**Records for the task**
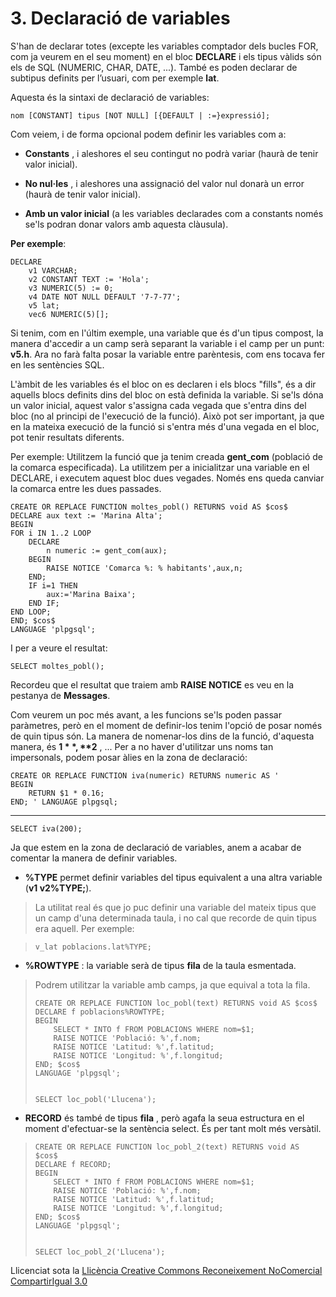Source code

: # 3. Declaració de variables

S'han de declarar totes (excepte les variables comptador dels bucles FOR, com
ja veurem en el seu moment) en el bloc **DECLARE** i els tipus vàlids són els
de SQL (NUMERIC, CHAR, DATE, ...). També es poden declarar de subtipus
definits per l’usuari, com per exemple **lat**.

Aquesta és la sintaxi de declaració de variables:

        
    nom [CONSTANT] tipus [NOT NULL] [{DEFAULT | :=}expressió];

Com veiem, i de forma opcional podem definir les variables com a:

  * **Constants** , i aleshores el seu contingut no podrà variar (haurà de tenir valor inicial).

  * **No nul·les** , i aleshores una assignació del valor nul donarà un error (haurà de tenir valor inicial).

  * **Amb un valor inicial** (a les variables declarades com a constants només se'ls podran donar valors amb aquesta clàusula).

**Per exemple**:

        
    DECLARE
        v1 VARCHAR;
        v2 CONSTANT TEXT := 'Hola';
        v3 NUMERIC(5) := 0;
        v4 DATE NOT NULL DEFAULT '7-7-77';
        v5 lat;
        vec6 NUMERIC(5)[];

Si tenim, com en l'últim exemple, una variable que és d'un tipus compost, la
manera d'accedir a un camp serà separant la variable i el camp per un punt:
**v5.h**. Ara no farà falta posar la variable entre parèntesis, com ens tocava
fer en les sentències SQL.

L'àmbit de les variables és el bloc on es declaren i els blocs "fills", és a
dir aquells blocs definits dins del bloc on està definida la variable. Si
se'ls dóna un valor inicial, aquest valor s'assigna cada vegada que s'entra
dins del bloc (no al principi de l'execució de la funció). Això pot ser
important, ja que en la mateixa execució de la funció si s'entra més d'una
vegada en el bloc, pot tenir resultats diferents.

Per exemple: Utilitzem la funció que ja tenim creada **gent_com** (població de
la comarca especificada). La utilitzem per a inicialitzar una variable en el
DECLARE, i executem aquest bloc dues vegades. Només ens queda canviar la
comarca entre les dues passades.

    
    
    CREATE OR REPLACE FUNCTION moltes_pobl() RETURNS void AS $cos$
    DECLARE aux text := 'Marina Alta';
    BEGIN
    FOR i IN 1..2 LOOP
        DECLARE
            n numeric := gent_com(aux);
        BEGIN
            RAISE NOTICE 'Comarca %: % habitants',aux,n;
        END;
        IF i=1 THEN
            aux:='Marina Baixa';
        END IF;
    END LOOP;
    END; $cos$
    LANGUAGE 'plpgsql';

I per a veure el resultat:

    
    
    SELECT moltes_pobl();

Recordeu que el resultat que traiem amb **RAISE NOTICE** es veu en la pestanya
de **Messages**.

Com veurem un poc més avant, a les funcions se'ls poden passar paràmetres,
però en el moment de definir-los tenim l'opció de posar només de quin tipus
són. La manera de nomenar-los dins de la funció, d'aquesta manera, és **$1** ,
**$2** , ... Per a no haver d'utilitzar uns noms tan impersonals, podem posar
àlies en la zona de declaració:

    
    
    CREATE OR REPLACE FUNCTION iva(numeric) RETURNS numeric AS '
    BEGIN
        RETURN $1 * 0.16;
    END; ' LANGUAGE plpgsql;
    
---
   
    SELECT iva(200);

Ja que estem en la zona de declaració de variables, anem a acabar de comentar
la manera de definir variables.

  * **%TYPE** permet definir variables del tipus equivalent a una altra variable (**v1 v2%TYPE;**).

> La utilitat real és que jo puc definir una variable del mateix tipus que un
> camp d'una determinada taula, i no cal que recorde de quin tipus era aquell.
> Per exemple:
>  

>     v_lat poblacions.lat%TYPE;

  * **%ROWTYPE** : la variable serà de tipus **fila** de la taula esmentada.

> Podrem utilitzar la variable amb camps, ja que equival a tota la fila.
>  
>  
>     CREATE OR REPLACE FUNCTION loc_pobl(text) RETURNS void AS $cos$
>     DECLARE f poblacions%ROWTYPE;
>     BEGIN
>         SELECT * INTO f FROM POBLACIONS WHERE nom=$1;
>         RAISE NOTICE 'Població: %',f.nom;
>         RAISE NOTICE 'Latitud: %',f.latitud;
>         RAISE NOTICE 'Longitud: %',f.longitud;
>     END; $cos$
>     LANGUAGE 'plpgsql';
>  
>  
>     SELECT loc_pobl('Llucena');  
>     

  * **RECORD** és també de tipus **fila** , però agafa la seua estructura en el moment d'efectuar-se la sentència select. És per tant molt més versàtil.

>
>     CREATE OR REPLACE FUNCTION loc_pobl_2(text) RETURNS void AS $cos$
>     DECLARE f RECORD;
>     BEGIN
>         SELECT * INTO f FROM POBLACIONS WHERE nom=$1;
>         RAISE NOTICE 'Població: %',f.nom;
>         RAISE NOTICE 'Latitud: %',f.latitud;
>         RAISE NOTICE 'Longitud: %',f.longitud;
>     END; $cos$
>     LANGUAGE 'plpgsql';
>  
>  
>     SELECT loc_pobl_2('Llucena');



Llicenciat sota la  [Llicència Creative Commons Reconeixement NoComercial
CompartirIgual 3.0](http://creativecommons.org/licenses/by-nc-sa/3.0/)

**What is expected**
Within the records above, determine how many lines contain the word "zona". Respond with that number and no other text.

**Response to the exercise**
2